Design and construction
- Architect: Ján Miloslav Bahna

= VÚB Centrála =

Skyscraper in Bratislava

The VÚB Centrála is a high-rise office building in Bratislava, Slovakia. Standing at 88.1 m tall with a total of 23 floors, the building was inaugurated in 1996 and it currently serves as the headquarters of the Všeobecná úverová banka (Vúb Banka).

==History==
===Architecture===
Designed by Slovak architect Ján Miloslav Bahna, the building presents a cylindrical volume, with an all-concrete structure and facade finishes of marble, Brazilian granite and green onyx. The main entrance of the building is at the middle of the ground zero.

The first level of the building is a spacious hall and a gallery placed on eight columns of elliptical cross-section. The columns pass in a high row through the three representative floors of the bank. The circular staircase at the edge of the entrance hall overcomes the same height difference. The platform of the elevator is located in the axis of the staircase. It rises up in front of the facade with a segment of a cylinder and culminates in a roof superstructure in the shape of a glass cone. The internal cafe is located in the front arch of the ellipse and offers a view of the main entrance right on the floor plan. Standard bank administration occupies most of the floors. In return, the front arch of the elliptical floor plan is dedicated to large-scale offices.

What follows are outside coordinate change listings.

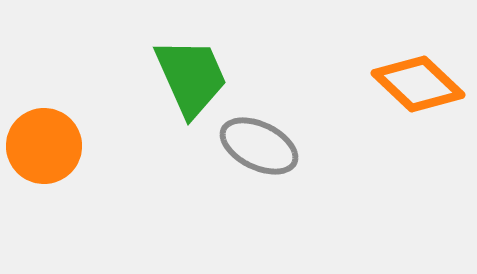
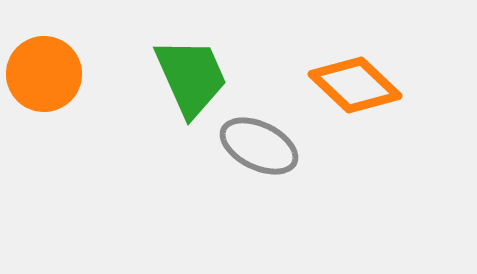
orange diamond: moved 63 px left, 1 px down
orange circle: moved 72 px up
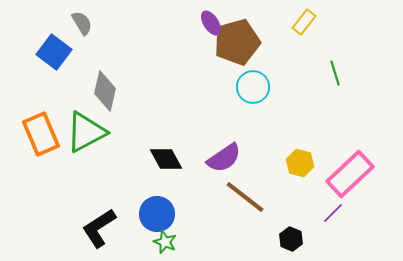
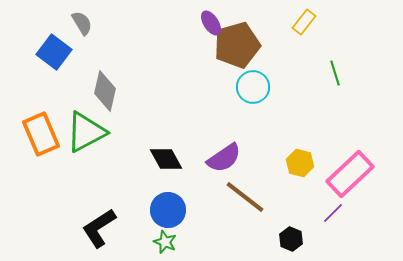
brown pentagon: moved 3 px down
blue circle: moved 11 px right, 4 px up
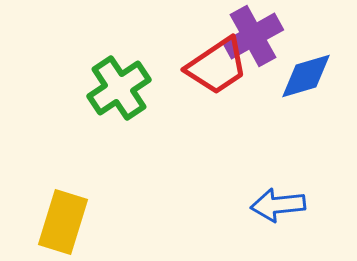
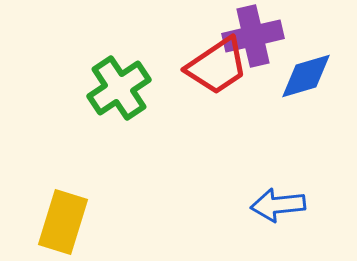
purple cross: rotated 16 degrees clockwise
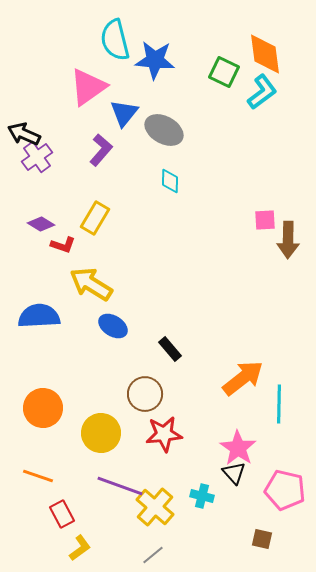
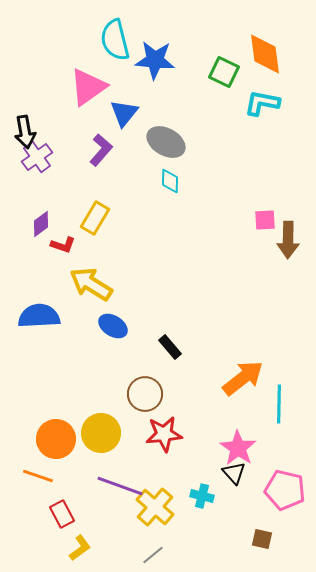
cyan L-shape: moved 11 px down; rotated 132 degrees counterclockwise
gray ellipse: moved 2 px right, 12 px down
black arrow: moved 1 px right, 2 px up; rotated 124 degrees counterclockwise
purple diamond: rotated 68 degrees counterclockwise
black rectangle: moved 2 px up
orange circle: moved 13 px right, 31 px down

The rear part of the tower is actually a communication core with two staircases and six elevators, the side areas of the tower are made up of offices of individual managers. Geometrically integrated ellipses and a symmetrical composition characterize the high-rise building both in terms of layout and exterior design. The slight recess of the facade passing through the four floors on the north side makes the smooth body of the cylinder special. It is highlighted by a simple stone vertical. The last two floors are deviated from the usual scheme by providing space for a swimming pool with accessories and a panoramic view of Bratislava.